In January and March of 2012, the PERS Board meetings revealed the method that PERS was going to use to collect the overpayments.  Out is the actuarial recovery method (ARM) that some people were trapped in before Judge Kantor ruled in June 2007 that PERS could NOT collect overpayments.  Since the case was appealed, PERS simply stopped billing those not yet repaying, but left the payments in tact for those already in repayment status.  Based on discussions and conversations with PERS staff, OPRI, the PERS Coalition, and many others, PERS decided (wisely) to discontinue the ARM for new payees, and instead come up with a mechanism that is both fair and enables retirees to repay only what they owe - no more, no less.  This mechanism set 2% of the gross benefit as the default amount to repay.  Thus, a member receiving $1000 per month (before taxes), would see $20 per month deducted from the gross benefit and assigned to the repayment.  Under typical circumstances, window retirees would see their benefit reduced for about 6.5 years, after which the benefit would become the current gross benefit without the reduction for the Strunk/City of Eugene repayment.  Alternatively, members could write a check for a lump sum to repay in a single payment.  Members who wanted to accelerate their repayment could choose any amount in excess of 2% and repay sooner.

This method is both fair and reasonable, so what is nasty about it?  There is nothing nasty about what is described above.  It is exactly what the Board authorized at its March 2012 meeting.  To many people, the letter yesterday contained a very rude, very unexpected, and, if true, very nasty surprise.  The 2% minimum payment seems to have evolved into a less specific "2% to 5%" minimum payment.  In other words, we no longer know for certain that the default minimum will be 2% of gross monthly benefit.  Now, the minimum could be as much as 5% of gross monthly benefit, making what was a very reasonable minimum now become a much harsher minimum.  Who will be stuck with the larger payments?  Dunno.  There was a buried hint in the letter yesterday.  There was a reference to a 10 year period.  What has possibly occurred is that PERS' actuaries ran analyses using the actual cohort of eligible retirees and found that under a 2% minimum, some people might be paying for a really long time, possibly 10 - 20 years.  At this point, I'm just guessing because PERS hasn't gotten back to me to answer my question about the unexpected change.
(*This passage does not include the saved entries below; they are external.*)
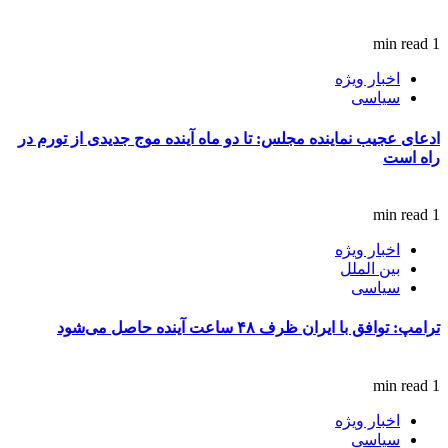
1 min read
اخبار ویژه
سیاسی
ادعای عجیب نماینده مجلس: تا دو ماه آینده موج جدیدی از تورم در
راه است
1 min read
اخبار ویژه
بین الملل
سیاسی
ترامپ: توافق با ایران ظرف ۴۸ ساعت آینده حاصل می‌شود
1 min read
اخبار ویژه
سیاسی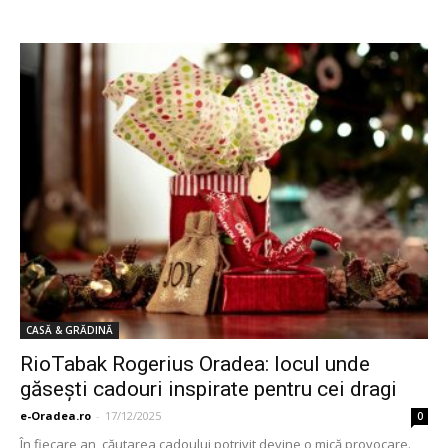
CASĂ & GRĂDINĂ
RioTabak Rogerius Oradea: locul unde
găsești cadouri inspirate pentru cei dragi
e-Oradea.ro
-
17/12/2025
0
În fiecare an, căutarea cadoului potrivit devine o mică provocare.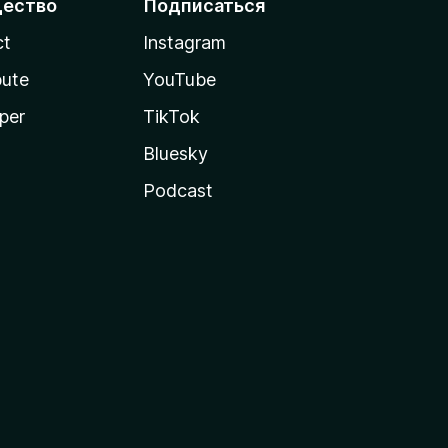
ество
Подписаться
ct
Instagram
bute
YouTube
per
TikTok
Bluesky
Podcast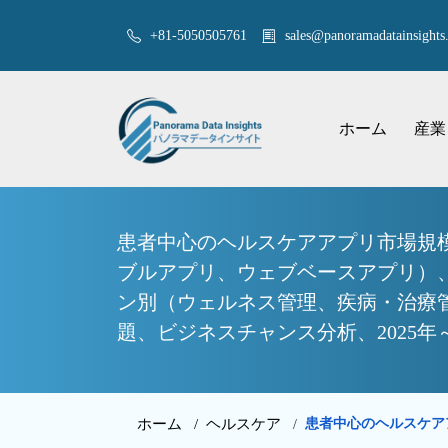
+81-5050505761
sales@panoramadatainsights.
ホーム
産業
患者中心のヘルスケアアプリ市場規
ブルアプリ、ウェブベースアプリ）、オペ
ン別（ウェルネス管理、疾病・治療管
題、ビジネスチャンス分析、2025年～
ホーム /
ヘルスケア
患者中心のヘルスケア
/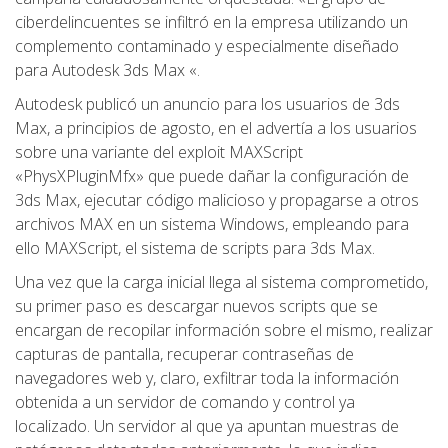
ciberdelincuentes se infiltró en la empresa utilizando un
complemento contaminado y especialmente diseñado
para Autodesk 3ds Max «.
Autodesk publicó un anuncio para los usuarios de 3ds
Max, a principios de agosto, en el advertía a los usuarios
sobre una variante del exploit MAXScript
«PhysXPluginMfx» que puede dañar la configuración de
3ds Max, ejecutar código malicioso y propagarse a otros
archivos MAX en un sistema Windows, empleando para
ello MAXScript, el sistema de scripts para 3ds Max.
Una vez que la carga inicial llega al sistema comprometido,
su primer paso es descargar nuevos scripts que se
encargan de recopilar información sobre el mismo, realizar
capturas de pantalla, recuperar contraseñas de
navegadores web y, claro, exfiltrar toda la información
obtenida a un servidor de comando y control ya
localizado. Un servidor al que ya apuntan muestras de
In the meantime, even though PERS has discouraged phone calls about the repayment plan, I think that if you are concerned enough about this, you ought to email PERS and ask for an explanation.  This is a badly FUBARED public relations nightmare, not to mention an unexpected fiscal surprise for a group of people just coming to grips with the 2% reduction in benefits.  To confront a possible 5% reduction may be the tipping point for many retirees.  PERS ought to stick to their word.  The agreement they reached with the stakeholders was for a 2%, with the OPTION for individuals to increase the size of their repayment if they desired.  With this move, PERS has taken away another degree of freedom.  Just remember:  the overpayment was PERS' fault, not ours.  Anything that penalizes retirees is going to make a lot of people angrier than they already are.

Time for PERS to feel some of that wrath.